Africa on the brink of solid growth


Thu, 09 Nov 2006
 

Africa was on the cusp of breaking out of a long period of economic stagnation, the World Bank said on Thursday.

"Renewed growth and improved governance across a number of African states is setting the stage for taking advantage of opportunities that are emerging from a rapidly changing world economy," the bank's vice president for Africa, Gobind Nankani, said.

He was announcing a bank study 'Facing the challenges of African Growth' that highlights infrastructure, investment, innovation and institutional capacity as critical areas for sustainable development.

"African economies have shown that they are capable of short spurts of robust growth. The challenge, as the study confirms, remains one of sustaining such a pace for longer periods," Nankani said.

Lags in eradicating poverty
"Africa's slow and erratic growth performance has been identified as the single most important reason behind its lagging position in eradicating poverty." Africa hosted only 10 percent of global population, yet was home to 30 percent of the world's poor.
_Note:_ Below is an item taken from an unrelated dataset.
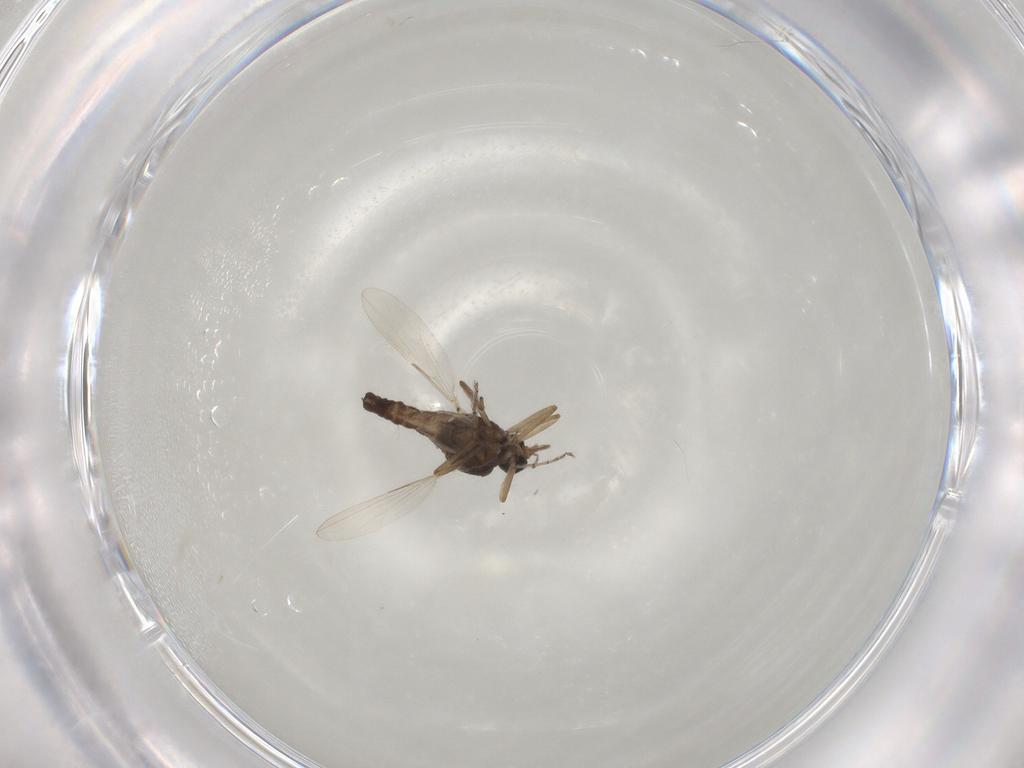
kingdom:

In 2000, 300 million people in Africa lived on less than one dollar a day.

The study finds that a distinct characteristic of Africa's long-term growth experience was a deep and prolonged contraction of growth from 1974-1994 sandwiched between the moderately high growth rates of the 1960s and after the mid-1990s.

"Annual per capita growth rates of around two percent in the early 1960s rose to nearly five percent by the end of that decade, then fell steadily through the early 1970s, turned negative during the mid-1980s, and since the mid-1980s have then climbed back to around two percent since the mid-1990s," the author of the study and advisor to Nankani, Benno Ndulu, said.

Behind the world
"With the exception of Botswana and Mauritius, growth in the rest of Sub-Saharan Africa has been episodic in the four decades since 1960 resulting in the region falling further behind the rest of the developing world and in income levels regressing relative to the levels in 1960."

In 2004, per capita income for a group of nine African countries had actually regressed relative to the levels in 1960. These were Angola, Central African Republic, Comoros, Madagascar, Niger, Senegal, Sierra Leone, Democratic Republic of Congo and Zambia.

Capital flight from Africa had made a dire situation worse. In 1990, it was estimated that Africans held up to 40 percent of their wealth outside Africa.